As I have mentioned before, I dislike offering comments on current activity in the financial markets. However, a number of readers of my blog have asked about this topic, and there appears to be quite a bit of disinformation and misunderstanding about what the Fed taper actually is. Thus, I thought it would be valuable to take some time to discuss this subject.
Before I dive into my commentary on the Fed taper, I wanted to set the stage. What exactly is the Fed taper? Well, the Federal Reserve has a policy called quantitative easing (QE) which is now in its third form via QE3. The Federal Reserve is trying to inject more dollars into the monetary base to keep interest rates at historically low levels in the US economy. The most effective way to do this on a large scale is to buy US Treasuries and mortgage backed securities (MBS). In fact, the Federal Reserve is buying $85 billion worth of these securities each month. If this sounds kind of odd, it is in certain respects. The Department of the Treasury issues US Treasury bills, notes, and the long bond, and then the Federal Reserve purchases some of those securities at auction. Some estimates have been that the Federal Reserve purchases some 70% of the new supply. Yes, it is a very interesting phenomenon.
If you have been watching the financial media or reading financial news publications, you are inundated with information of how the Fed taper will have dire consequences for the stock and bond markets. The Fed taper is simply that the Fed will buy less than $85 billion worth of securities per month. Now no one knows if that will happen next month or by how much the Fed will reduce its purchases. The taper does NOT mean that the Fed will be raising interest rates. Interest rates are going up on their own. Market participants are figuring that there will not be enough demand to soak up the excess supply when the Fed reduces its purchases. The target rate on the Federal Funds is still 0%, and the effective rate for Federal Funds is still around 0.10-0.15%.
The more interesting thing is that the S&P 500 has not gone down since interest rates on the US 10-year Treasury have started on its “meteoric” rise. The 10-year bottomed out at a closing yield of 1.62% on May 2, 2013. The S&P 500 closed slightly above 1,597 on that same day. Even with today’s (August 27, 2013 to 1630.48) selloff in the stock market, the S&P 500 remains above that level. Therefore, when you hear guests on financial media shows talk about the taper destroying stock values, you need to take that with a grain of salt. What will happen in the future? That is the real question.

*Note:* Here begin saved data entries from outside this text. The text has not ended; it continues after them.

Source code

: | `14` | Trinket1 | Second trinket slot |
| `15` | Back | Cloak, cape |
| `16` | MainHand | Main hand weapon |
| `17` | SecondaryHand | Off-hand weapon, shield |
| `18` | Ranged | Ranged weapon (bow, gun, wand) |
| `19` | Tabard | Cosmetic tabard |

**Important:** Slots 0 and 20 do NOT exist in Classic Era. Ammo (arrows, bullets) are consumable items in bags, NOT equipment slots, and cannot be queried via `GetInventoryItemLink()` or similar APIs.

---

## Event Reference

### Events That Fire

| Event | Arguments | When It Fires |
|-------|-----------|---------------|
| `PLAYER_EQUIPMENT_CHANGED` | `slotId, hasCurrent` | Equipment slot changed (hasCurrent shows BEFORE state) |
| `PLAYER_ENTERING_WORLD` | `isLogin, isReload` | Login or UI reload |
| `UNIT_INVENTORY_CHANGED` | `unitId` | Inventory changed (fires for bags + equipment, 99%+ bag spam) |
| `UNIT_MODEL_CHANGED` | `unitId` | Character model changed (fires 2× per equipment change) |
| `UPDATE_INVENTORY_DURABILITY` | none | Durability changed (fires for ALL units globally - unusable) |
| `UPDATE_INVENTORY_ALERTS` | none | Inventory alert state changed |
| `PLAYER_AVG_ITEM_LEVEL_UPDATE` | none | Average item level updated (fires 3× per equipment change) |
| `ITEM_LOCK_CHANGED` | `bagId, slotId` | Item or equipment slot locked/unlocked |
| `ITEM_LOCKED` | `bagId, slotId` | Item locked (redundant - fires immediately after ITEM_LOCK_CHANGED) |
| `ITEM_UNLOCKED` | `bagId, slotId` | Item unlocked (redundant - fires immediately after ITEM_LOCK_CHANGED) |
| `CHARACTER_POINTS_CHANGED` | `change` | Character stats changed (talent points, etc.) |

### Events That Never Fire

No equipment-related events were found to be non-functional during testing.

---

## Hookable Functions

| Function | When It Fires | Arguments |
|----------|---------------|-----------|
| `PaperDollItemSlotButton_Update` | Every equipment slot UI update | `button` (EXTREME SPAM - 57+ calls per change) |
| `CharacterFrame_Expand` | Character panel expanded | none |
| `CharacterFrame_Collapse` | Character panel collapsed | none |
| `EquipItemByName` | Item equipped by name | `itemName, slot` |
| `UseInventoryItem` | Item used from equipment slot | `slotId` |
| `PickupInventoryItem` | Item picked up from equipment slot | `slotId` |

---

The US economy has been operating with negative real interest rates for the past five years. What are negative real interest rates? Negative real interest rates occur anytime the nominal (actual) interest rate on a security is less that the rate of CPI (inflation). You are receiving interest, but the purchasing power of your dollars is less. Even though interest rates are going up now, financial pundits are forgetting that this is not a typical increase in interest rates. An increase in interest rates, when real rates are positive, tends to slow down the economy. We have not seen an environment where real rates were negative and now they will be flat or positive. You should want real interest rates to be positive. It is the sign of a growing and healthy economy. When I used to work structuring bond deals, the head of our trading desk would always comment on economic data. If GDP growth was higher than expected, interest rates went up. If more jobs were added, interest rates went up. Why? Good news about the economy meant that there would be more demand from businesses for borrowing. Now this was happening over six years ago; however, economic data normally affects the bond market in this manner.
Here is what you need to worry about? If the Federal Reserve decides that it is time to raise the target rate for Federal Funds that is actual tightening of monetary policy. The real “black swan” is the Fed’s balance sheet. After buying all kinds of securities over the course of QE and during the 2008 financial crisis, the Fed’s balance sheet has ballooned. The Federal Reserve now holds over $4 trillion in securities. If the Fed ever decides to shrink its balance sheet, they will have to flood the bond market with supply. Offloading hundreds of billions of dollars or more of bonds will certainly wreak havoc on the financial markets as a whole. Until the Federal Reserve actually raises interest rates and/or reduces its balance sheet, there is no reason to panic and sell all your stocks. It just does not make much sense. The Fed taper will lead to a rise in interest rates. It is normal.